Setting xtick formatter on seaborn catplot changes the value of the x ticks to the index


I'm trying to visualize a simple order book dataframe with a seaborn catplot. However, when I set the format of the x tick labels of the ax of the catplot, it changes the values of the labels to being the index (0-10 instead of 9.95-10.05). I've tried using a .barplot() directly and the same result happens. Is this something in how seaborn creates bar charts? I have never had this issue with line charts.

book = pd.DataFrame({'price': np.arange(10.05, 9.95, -0.01), 'type': '?', 'qty': 0})
book.iloc[1, 2] = 1800
book.iloc[2, 2] = 500
book.iloc[3, 2] = 500
book.iloc[4, 2] = 100
book.iloc[0:6, 1] = 'Ask'

book.iloc[6, 2] = 100
book.iloc[7, 2] = 200
book.iloc[8, 2] = 600
book.iloc[9, 2] = 2500
book.iloc[6:11, 1] = 'Bid'

cat = sns.catplot(x='price', y='qty', data=book, hue='type', kind='bar') 
cat.tick_params(axis='x', rotation=45)

plot


cat.ax.xaxis.set_major_formatter(ticker.FuncFormatter(lambda x, pos: f'{x:.2f}'))
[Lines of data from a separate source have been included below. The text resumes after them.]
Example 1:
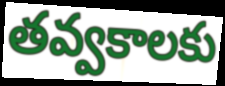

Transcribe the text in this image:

తవ్వకాలకు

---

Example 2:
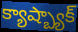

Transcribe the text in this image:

క్యాష్బ్యాక్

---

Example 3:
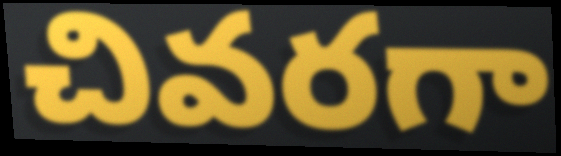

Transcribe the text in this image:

చివరగా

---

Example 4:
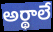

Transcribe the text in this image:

అర్థాలే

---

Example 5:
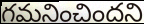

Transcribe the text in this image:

గమనించిందని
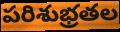
పరిశుభ్రతల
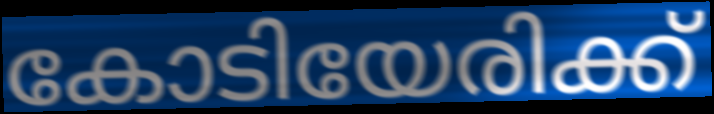
കോടിയേരിക്ക്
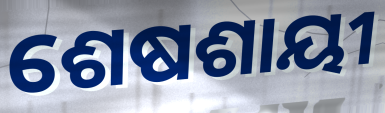
ଶେଷଶାୟୀ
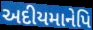
અદીયમાનેપિ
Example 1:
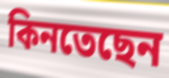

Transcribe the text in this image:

কিনতেছেন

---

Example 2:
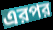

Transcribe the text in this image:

এরপর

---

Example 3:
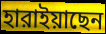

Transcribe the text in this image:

হারাইয়াছেন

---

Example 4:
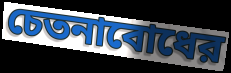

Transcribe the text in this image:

চেতনাবোধের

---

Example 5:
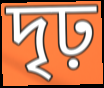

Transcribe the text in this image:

দৃঢ়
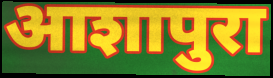
आशापुरा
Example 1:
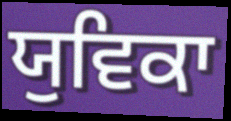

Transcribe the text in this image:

ਯੁਵਿਕਾ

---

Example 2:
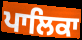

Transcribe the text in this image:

ਪਾਲਿਕਾ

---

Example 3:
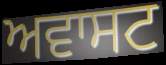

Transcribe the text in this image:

ਅਵਾਸਟ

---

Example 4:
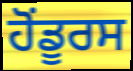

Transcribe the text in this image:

ਹੋਂਡੂਰਸ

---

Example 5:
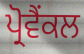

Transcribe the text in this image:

ਪ੍ਰੋਵੈਂਕਲ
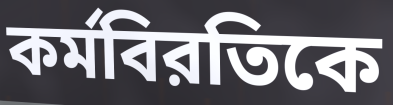
কর্মবিরতিকে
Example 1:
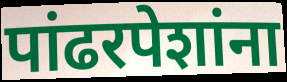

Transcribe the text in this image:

पांढरपेशांना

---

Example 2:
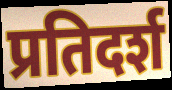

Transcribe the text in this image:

प्रतिदर्श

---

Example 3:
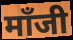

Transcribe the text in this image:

मॉंजी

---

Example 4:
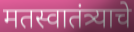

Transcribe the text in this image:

मतस्वातंत्र्याचे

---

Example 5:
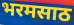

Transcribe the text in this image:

भरमसाठ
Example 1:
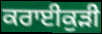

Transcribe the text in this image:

ਕਰਾਈਕੁੜੀ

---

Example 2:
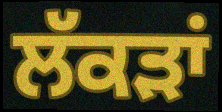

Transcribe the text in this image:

ਲੱਕੜਾਂ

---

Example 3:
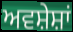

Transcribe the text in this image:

ਅਵਸ਼ੇਸ਼ਾਂ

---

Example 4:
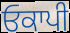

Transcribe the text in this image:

ਓਕਾਪੀ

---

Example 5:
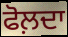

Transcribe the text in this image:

ਫੋਲ਼ਦਾ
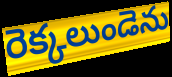
రెక్కలుండెను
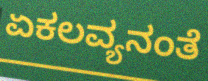
ಏಕಲವ್ಯನಂತೆ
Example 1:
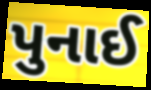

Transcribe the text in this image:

પુનાઈ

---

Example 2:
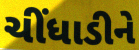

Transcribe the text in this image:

ચીંધાડીને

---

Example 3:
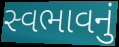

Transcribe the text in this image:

સ્વભાવનું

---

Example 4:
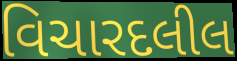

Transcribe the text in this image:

વિચારદલીલ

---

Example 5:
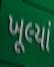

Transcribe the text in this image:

ખૂલ્યાં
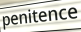
penitence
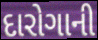
દારોગાની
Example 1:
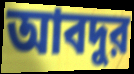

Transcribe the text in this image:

আবদুর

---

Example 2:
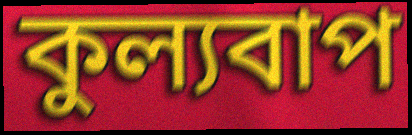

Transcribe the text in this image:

কুল্যবাপ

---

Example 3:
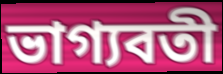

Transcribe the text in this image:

ভাগ্যবতী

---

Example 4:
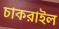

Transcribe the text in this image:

চাকরাইল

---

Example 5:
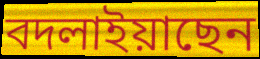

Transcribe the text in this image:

বদলাইয়াছেন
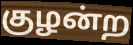
குழன்ற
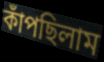
কাঁপছিলাম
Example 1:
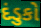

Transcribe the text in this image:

દંડુકો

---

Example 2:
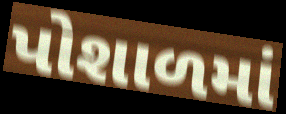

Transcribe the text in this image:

પોશાળમાં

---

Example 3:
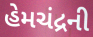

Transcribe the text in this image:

હેમચંદ્રની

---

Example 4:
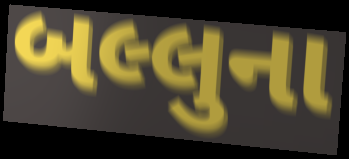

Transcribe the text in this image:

બલ્લુના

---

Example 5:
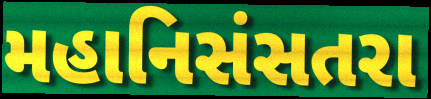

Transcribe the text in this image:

મહાનિસંસતરા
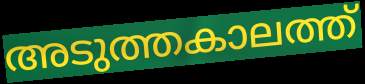
അടുത്തകാലത്ത്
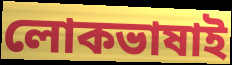
লোকভাষাই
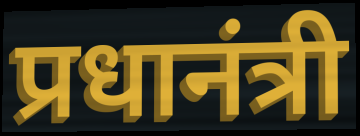
प्रधानंत्री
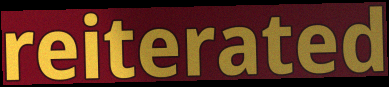
reiterated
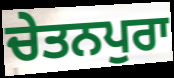
ਚੇਤਨਪੁਰਾ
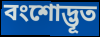
বংশোদ্ভূত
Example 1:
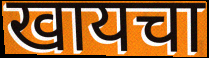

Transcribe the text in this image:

enter image description here


Solution

  • Python seaborn categorical barplot with custom formatted x-axis tick labels

    You need to convert from the integer x-axis indices back to the corresponding price values in the dataframe.

    For example, like so:

    import matplotlib.pyplot as plt
    import matplotlib.ticker as ticker
    import numpy as np
    import pandas as pd
    import seaborn as sns
    
    
    book = pd.DataFrame(
        {"price": np.arange(9.95, 10.05, 0.01), "type": "?", "qty": 0}
    )
    book.iloc[1, 2] = 1800
    book.iloc[2, 2] = 500
    book.iloc[3, 2] = 500
    book.iloc[4, 2] = 100
    book.iloc[0:6, 1] = "Ask"
    
    book.iloc[6, 2] = 100
    book.iloc[7, 2] = 200
    book.iloc[8, 2] = 600
    book.iloc[9, 2] = 2500
    book.iloc[6:11, 1] = "Bid"
    
    
    fig, ax = plt.subplots(figsize=(6, 4), dpi=150)
    sns.barplot(
        x="price",
        y="qty",
        data=book,
        hue="type",
        ax=ax,
        order=book["price"][::-1],
        dodge=False,
    )
    
    ax.set_xticks(range(len(book["price"])))
    ax.set_xticklabels(book["price"].round(2), rotation=45)
    
    ax.xaxis.set_major_formatter(
        ticker.FuncFormatter(lambda x, pos: f'${book["price"].iloc[x]:.2f}')
    )
    
    plt.tight_layout()
    plt.show()
    

    Python seaborn categorical barplot with custom formatted x-axis tick labels

    Note: I'm not 100% sure if there is an error in the sample code you provide or not, but, oddly, it was necessary to change the prices range (defined with np.arange) and yet then reverse the order of the plotted data to obtain a plot that matched the expected output provided and shown in question.